Results of a retrospective cohort study, published online in Wounds, have demonstrated that a combination of advanced treatment modalities—such as negative pressure wound therapy (NPWT)—and the use of oxidised regenerated cellulose (ORC), collagen or silver-ORC dressings, contributes to an improved rate of complete wound healing.
“Chronic or senescent wounds are difficult to heal,” explains lead author Robert J Klein (PRISMA Health, Greenville, USA), “and often require a multimodal treatment plan.” According to the author, NPWT or advanced wound dressings can help to promote the development of granulation tissue and the healing of complex wounds, especially for patients with “comorbid medical problems that can impair or delay wound healing”.
Klein adds: “In wounds requiring further treatment, the use of skin substitutes or epidermal grafting may be necessary to promote re-epithelialisation, especially in large chronic wounds.”
In order to determine the possible benefits of ORC, collagen or silver-ORC dressings—either used alone or subsequent to advanced wound therapies—a retrospective cohort of 24 patients (average age 66.8±12.7 years) was studied. Each of the wounds that were examined as part of the investigation underwent sharp debridement before therapy, while oral or intravenous antibiotics were administered if necessary. Klein also details that one wound received topical phenytoin and lidocaine for promotion of wound bed granulation, “which is an atypical use with limited evidence reported in the literature.”
Patients involved in the study received either an ORC, collagen, or silver-ORC dressing (with a secondary dressing) alone, or following the application of NPWT. “In the case of a non-exudating or low-exudating wound, the dressings were hydrated with a sterile saline solution prior to application,” says Klein. He stated further that “dressings were reapplied every two to three days, depending on the amount of wound exudate, because highly exudating wounds required reapplication sooner than wounds with minimal to moderate exudate levels.” In 12 patients, epidermal grafting was also utilised.
Among the 24 patients who were investigated, there were 27 wounds (average duration 70.4±61.6 days), including diabetic foot ulcers (DFUs), surgical wounds, a traumatic wound, an ulcer and thermal burns. However, it was noted by the author that “patients who only received ORC/collagen/silver-ORC dressings had an average wound age of 33.3±33.6 days”. Furthermore, the most prevalent comorbidities in this cohort were hypertension, diabetes, obesity, peripheral neuropathy, hyperlipidaemia, coronary heart disease, and tobacco use.
On the results of the study, Klein says: “All 27 wounds fully closed, with an average time to heal of 65.5±41.5 days. For wounds that only received ORC/collagen/silver-ORC dressings, the average time to heal was 31.5±19.4 days. Of the 24 patients, three were treated following recommendations for limb or toe amputation by a previous clinician due to prior treatment failure.” In these patients, it was found that the ORC/collagen/silver-ORC dressings alone or subsequent to NPWT treatment plan promoted wound closure and enabled limb or toe salvage.

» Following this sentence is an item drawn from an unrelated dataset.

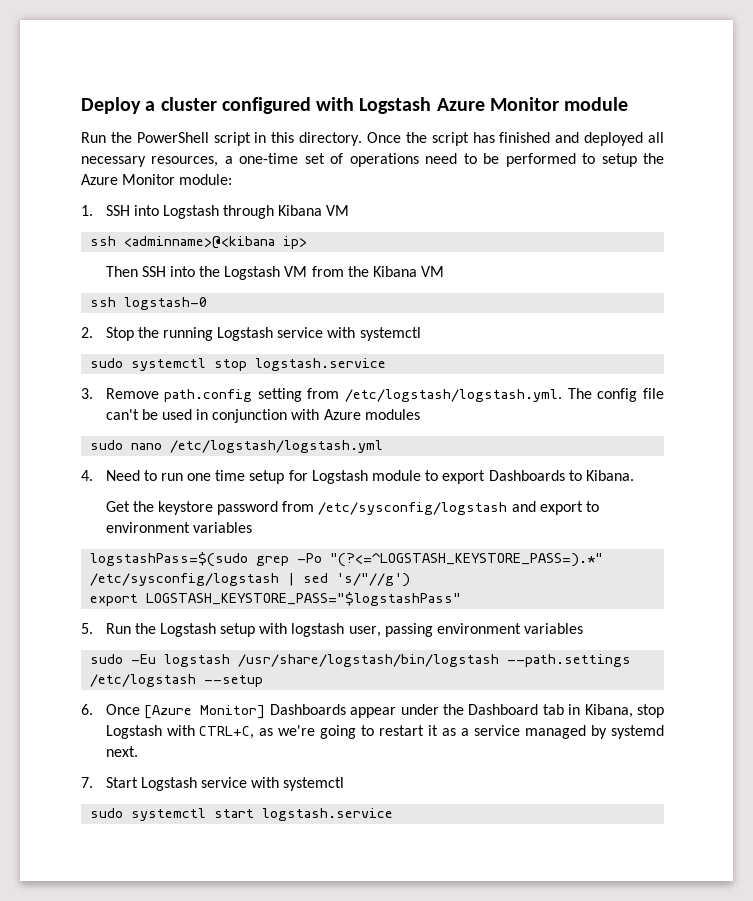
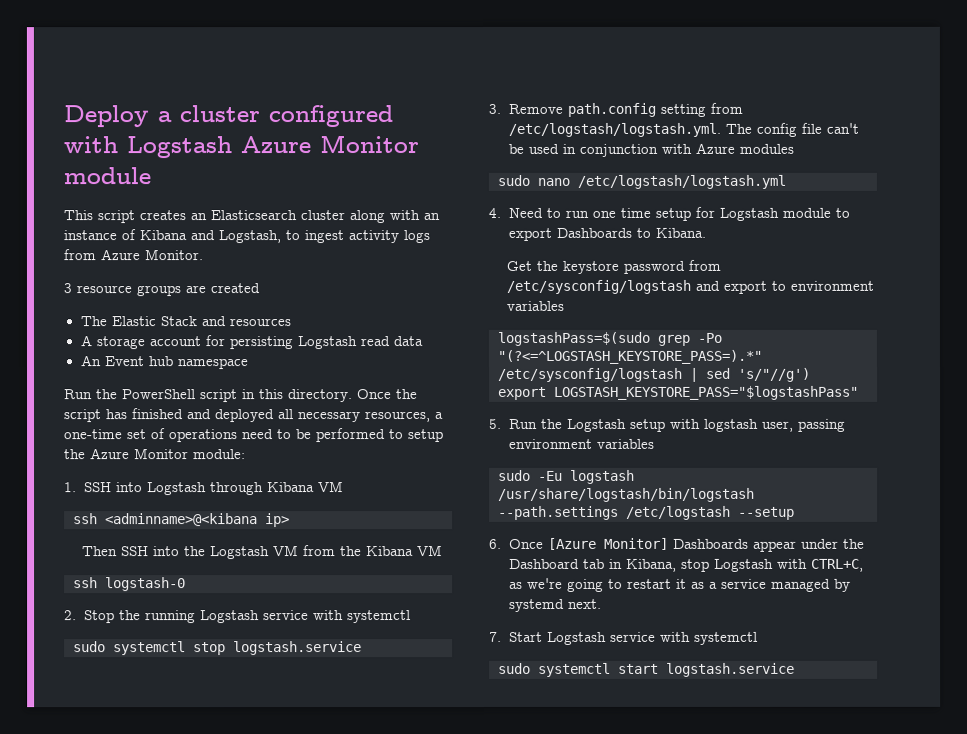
(629, 104) none -> [63,210,440,224] [63,229,430,244] [63,249,203,261] [63,283,260,297] [79,316,291,327] [79,335,423,350] [79,355,249,370] // This script creates an Elasticsearch cluster along with an instance of Kibana and Logstash, to ingest activity logs from Azure Monitor. // 3 resource groups are created // The Elastic Stack and resources // A storage account for persisting Logstash read data // An Event hub namespace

Regarding some of the study’s limitations, Klein underlines the lack of a control cohort, as well as the inherent selection bias of the retrospective cohort examined. “In addition, no comparison with a standard of care control group was performed,” he emphasises.
Klein concludes: “All of the complex and/or chronic wounds treated with NPWT, epidermal grafting, and ORC/collagen/silver-ORC dressings in these patients healed without complications. Further study utilising large patient cohorts with a standard of care control cohort, to examine potential clinical and health economic benefits of multimodal treatment plans, is needed.”